* [WORK INSTRUCTIONS] Each line with the string "العالم" is to be copied from the records below.

* [DATA PROVIDED]
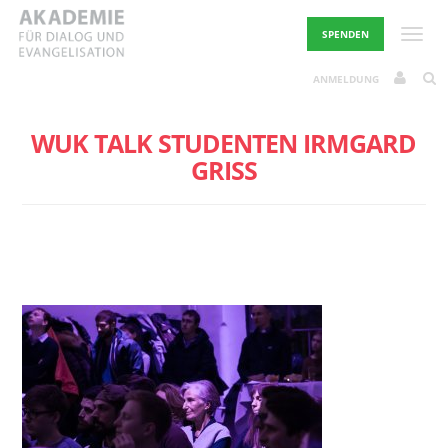
Skip
to
Toggle
SPENDEN
content
ANMELDUNG
WUK TALK STUDENTEN IRMGARD
GRISS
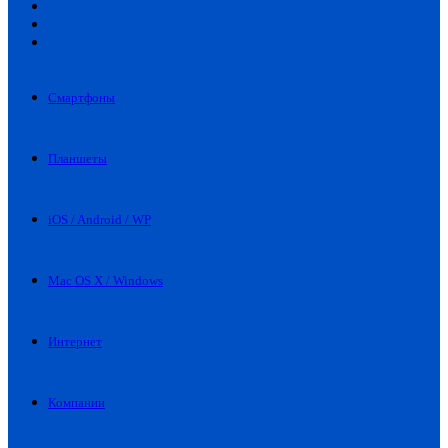
Искать
Switch
skin
Войти
Смартфоны
Планшеты
iOS / Android / WP
Mac OS X / Windows
Интернет
Компании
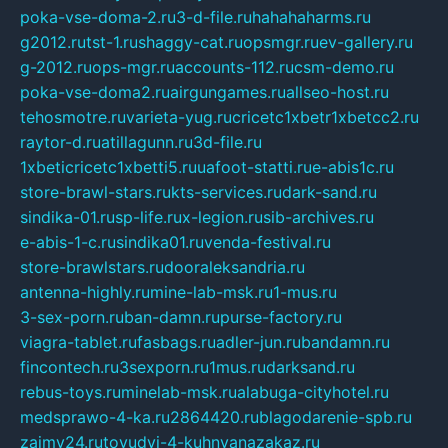
poka-vse-doma-2.ru
3-d-file.ru
hahahaharms.ru
g2012.ru
tst-1.ru
shaggy-cat.ru
opsmgr.ru
ev-gallery.ru
g-2012.ru
ops-mgr.ru
accounts-112.ru
csm-demo.ru
poka-vse-doma2.ru
airgungames.ru
allseo-host.ru
tehosmotre.ru
varieta-yug.ru
cricetc1xbetr1xbetcc2.ru
raytor-d.ru
atillagunn.ru
3d-file.ru
1xbeticricetc1xbetti5.ru
uafoot-statti.ru
e-abis1c.ru
store-brawl-stars.ru
kts-services.ru
dark-sand.ru
sindika-01.ru
sp-life.ru
x-legion.ru
sib-archives.ru
e-abis-1-c.ru
sindika01.ru
venda-festival.ru
store-brawlstars.ru
dooraleksandria.ru
antenna-highly.ru
mine-lab-msk.ru
1-mus.ru
3-sex-porn.ru
ban-damn.ru
purse-factory.ru
viagra-tablet.ru
fasbags.ru
adler-jun.ru
bandamn.ru
fincontech.ru
3sexporn.ru
1mus.ru
darksand.ru
rebus-toys.ru
minelab-msk.ru
alabuga-cityhotel.ru
medsprawo-4-ka.ru
2864420.ru
blagodarenie-spb.ru
zajmy24.ru
tovudyi-4-kuhnyanazakaz.ru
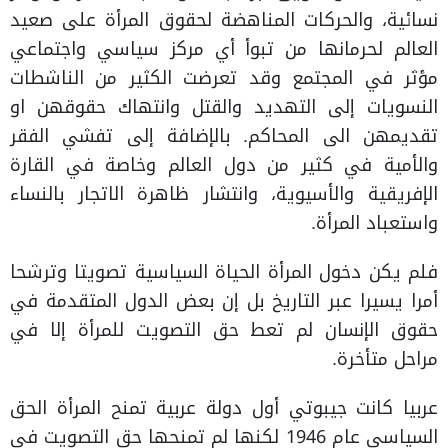
نسائية، والحركات المناهضة لحقوق المرأة على صعيد
العالم لحرمانها من تبوأ أي مركز سياسي واجتماعي
مؤثر في المجتمع وقد تعرضت الكثير من الناشطات
النسويات إلى التهديد والقتل وانتهاك حقوقهن او
تقديمهن الى المحاكم. بالإضافة إلى تفشي الفقر
والأمية في كثير من دول العالم وخاصة في القارة
الإفريقية والأسيوية، وانتشار ظاهرة الاتجار بالنساء
واستعباد المرأة.
فلم يكن دخول المرأة الحياة السياسية تصويتا وترشحا
أمرا يسيرا عبر التاريخ بل إن بعض الدول المتقدمة في
حقوق الإنسان لم تعط حق التصويت للمرأة إلا في
مراحل متأخرة.
عربيا كانت جيبوتي أول دولة عربية تمنح المرأة الحق
السياسي عام 1946 لكنها لم تمنحها حق التصويت في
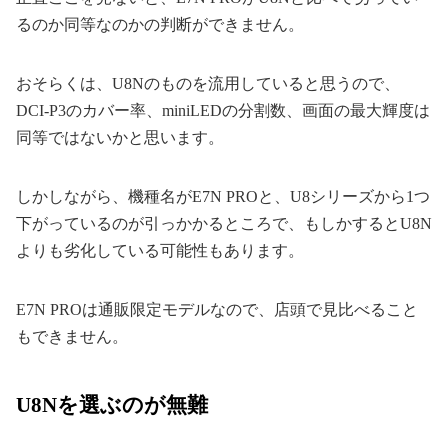
るのか同等なのかの判断ができません。
おそらくは、U8Nのものを流用していると思うので、
DCI-P3のカバー率、miniLEDの分割数、画面の最大輝度は
同等ではないかと思います。
しかしながら、機種名がE7N PROと、U8シリーズから1つ
下がっているのが引っかかるところで、もしかするとU8N
よりも劣化している可能性もあります。
E7N PROは通販限定モデルなので、店頭で見比べること
もできません。
U8Nを選ぶのが無難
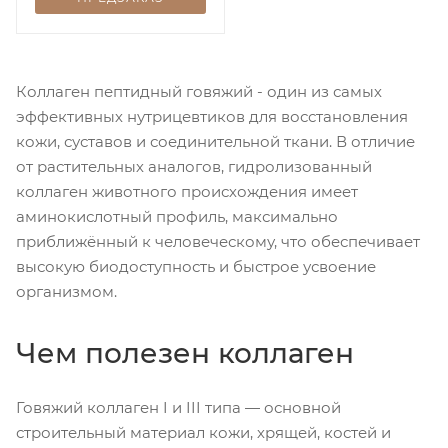
Коллаген пептидный говяжий - один из самых
эффективных нутрицевтиков для восстановления
кожи, суставов и соединительной ткани. В отличие
от растительных аналогов, гидролизованный
коллаген животного происхождения имеет
аминокислотный профиль, максимально
приближённый к человеческому, что обеспечивает
высокую биодоступность и быстрое усвоение
организмом.
Чем полезен коллаген
Говяжий коллаген I и III типа — основной
строительный материал кожи, хрящей, костей и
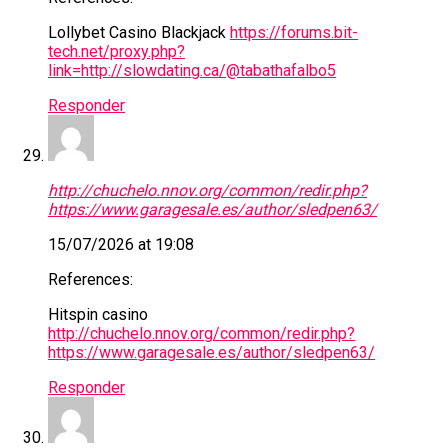
Lollybet Casino Blackjack
https://forums.bit-
tech.net/proxy.php?
link=http://slowdating.ca/@tabathafalbo5
Responder
http://chuchelo.nnov.org/common/redir.php?
https://www.garagesale.es/author/sledpen63/
15/07/2026 at 19:08
References:
Hitspin casino
http://chuchelo.nnov.org/common/redir.php?
https://www.garagesale.es/author/sledpen63/
Responder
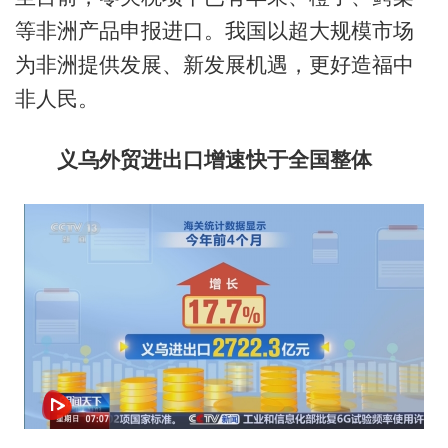
等非洲产品申报进口。我国以超大规模市场
为非洲提供发展、新发展机遇，更好造福中
非人民。
义乌外贸进出口增速快于全国整体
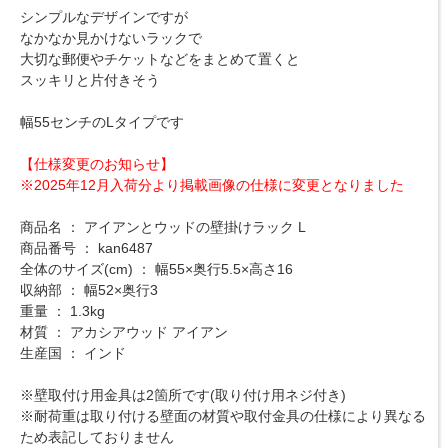
シンプルなデザインですが
なかなか見かけないラックで
大切な郵便やチケットなどをまとめて置くと
スッキリと片付きそう
幅55センチのLタイプです
【仕様変更のお知らせ】
※2025年12月入荷分より掲載画像の仕様に変更となりました
商品名 ： アイアンとウッドの壁掛けラック L
商品番号 ： kan6487
全体のサイズ(cm) ： 幅55×奥行5.5×高さ16
収納部 ： 幅52×奥行3
重量 ： 1.3kg
材質 ： アカシアウッド アイアン
生産国 ： インド
※壁取付け用金具は2箇所です(取り付け用ネジ付き)
※耐荷重は取り付ける壁面の材質や取付金具の仕様により異なる
ため表記しておりません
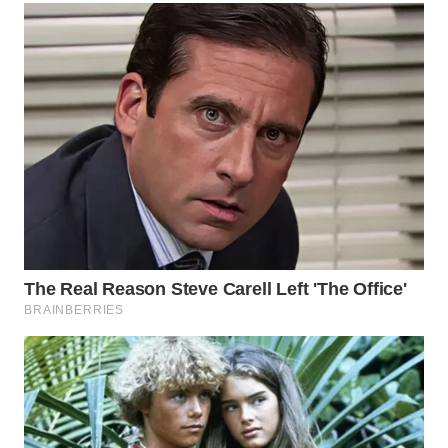
SERIBU
WN
TANGERANG
WN
BINJAI
WN
CIREBON
WN
INDRAMAYU
WN
KUNINGAN
WN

* [WRITTEN ANSWER]
العالم لحرمانها من تبوأ أي مركز سياسي واجتماعي
والأمية في كثير من دول العالم وخاصة في القارة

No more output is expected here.